While the tactical purpose of intentionally dropping the third strike is long gone, at least one catcher of the twentieth century is purported to have done it three times in one game (though that story may be apocryphal). Marty Appel tells of the day in the early 1970s when he, in his capacity as Yankees public relations director, included in his daily press notes that Carlton Fisk had two more assists than did Thurman Munson. Munson took this poorly, and proceeded in that day’s game to set the record straight with three dropped third strikes, each followed by a throw to first for an assist. His point made, whether about Fisk or the meaningfulness of the statistic, he completed the game in the normal manner.8
What is the place of the rule today? It could be abolished and few would notice. Neither, on the other hand, is there any movement to abolish it. It flies under the radar. Absent a reform movement to completely rewrite the rules, it will remain indefinitely. It is a quirky rule, seemingly without purpose, a vestige of baseball’s earliest days. It is part of the charm of the game.

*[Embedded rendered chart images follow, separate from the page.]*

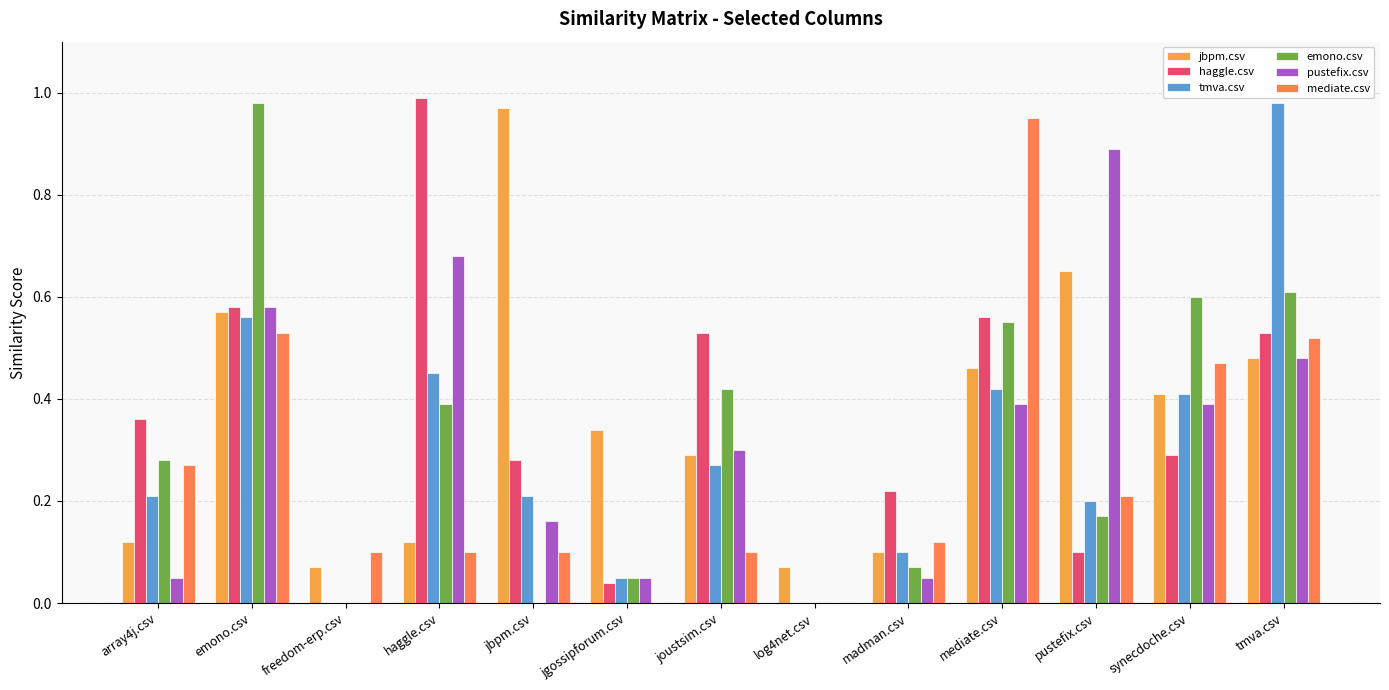

Between emono.csv and pustefix.csv, which series saw the biggest shift?

emono.csv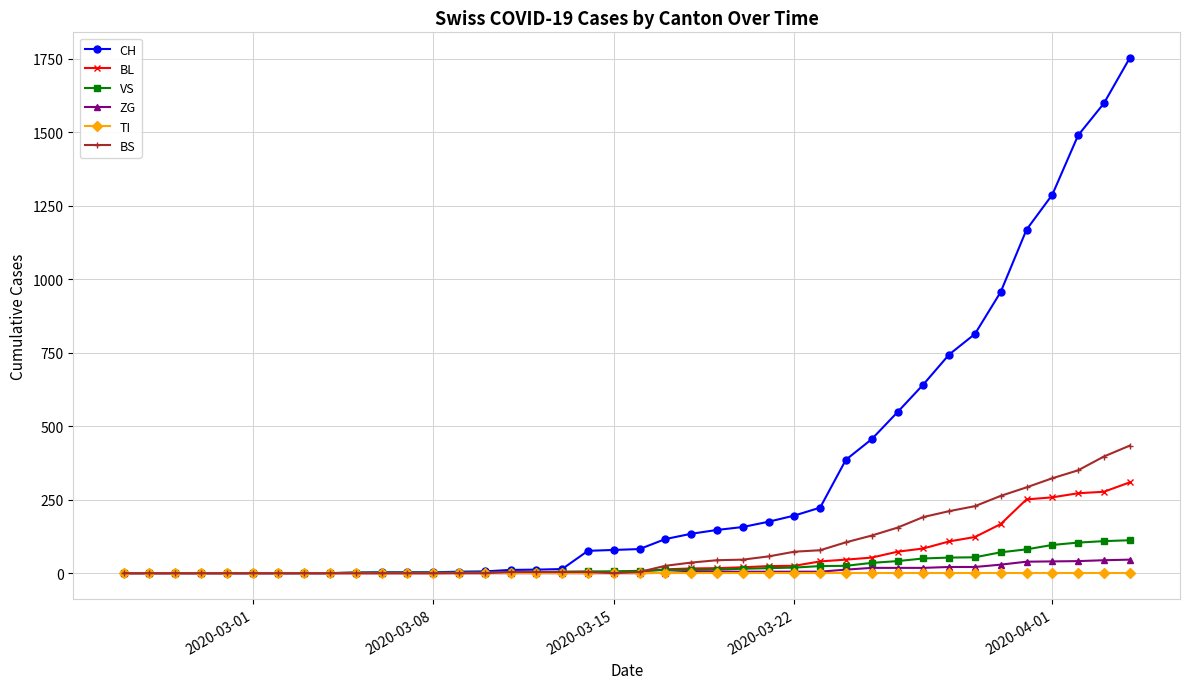

What is the maximum value shown in the chart?

1753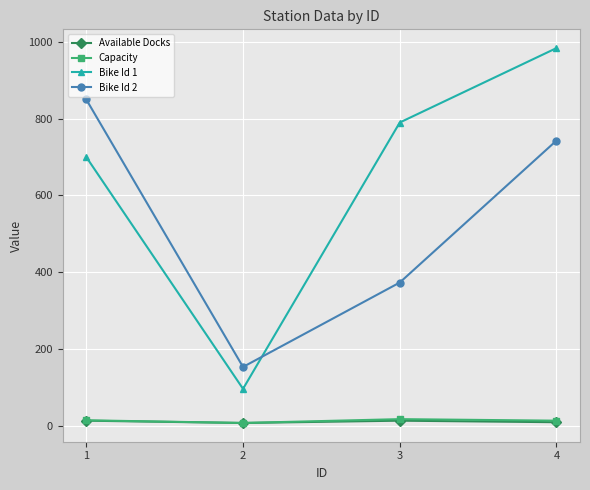

What is the minimum value for Bike Id 1?

96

RICHARD HERSHBERGER is a paralegal in Maryland. He has written numerous articles on early baseball, concentrating on its origins and its organizational history. He is a member of the SABR Nineteenth Century and Origins committees. Reach him at email@example.com.
1 The rule is variously called the dropped, missed, or uncaught third strike rule. “Uncaught” is the most accurate of the three, but the least euphonious and by far the rarest. Google n-grams shows that “dropped third strike” is by far the most common, and so is used throughout this article.
2 This discussion is based on the translation by Mary Akitiff, published in David Block, Baseball Before We Knew It, University of Nebraska Press, Lincoln, 2005, 275-279.
3 New York Clipper March 25, 1865. Henry Chadwick was at this time both the baseball editor of the Clipper and a member of the National Association’s rules committee, and so his opinions, if not quite authoritative, were at the least those of an informed insider.
4 New York Clipper June 17, 1865.
5 New York Clipper September 26, 1868.
6 Philadelphia Sunday Dispatch August 10, 1873
7 See for example New York Sunday Mercury November 12, 1876, with a discussion of proposed rules changes to abolish fair-foul hits, i.e. hits that initially land fair then go foul. At that time such hits were considered fair. The proposal was to adopt the modern rule, and to abolish the foul bound out in compensation to maintain the balance between offense and defense.
8 Marty Appel, “Day Munson Taught Yankees’ P.R. a Lesson,” Baseball Research Journal 1984.